(Directions): Each entry that follows must be output without any deviation.

Stored dataset items:
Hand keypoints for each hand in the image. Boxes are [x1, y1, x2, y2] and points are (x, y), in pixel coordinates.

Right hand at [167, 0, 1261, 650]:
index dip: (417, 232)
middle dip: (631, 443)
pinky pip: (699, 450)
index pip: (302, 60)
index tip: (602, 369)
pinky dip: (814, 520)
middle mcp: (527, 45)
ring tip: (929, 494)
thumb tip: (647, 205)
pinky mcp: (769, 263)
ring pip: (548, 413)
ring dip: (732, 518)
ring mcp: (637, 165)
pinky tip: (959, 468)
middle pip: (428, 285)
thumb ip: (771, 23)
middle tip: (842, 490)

(Task solution):
Hand keypoints for each hand in the image. Boxes are [x1, y1, x2, y2] and points are (x, y), in pixel coordinates.

Right hand at [167, 0, 1261, 650]:
index dip: (417, 232)
middle dip: (631, 443)
pinky pip: (699, 450)
index pip: (302, 60)
index tip: (602, 369)
pinky dip: (814, 520)
middle mcp: (527, 45)
ring tip: (929, 494)
thumb tip: (647, 205)
pinky mcp: (769, 263)
ring pip: (548, 413)
ring dip: (732, 518)
ring mcp: (637, 165)
pinky tip: (959, 468)
middle pip: (428, 285)
thumb ip: (771, 23)
middle tip: (842, 490)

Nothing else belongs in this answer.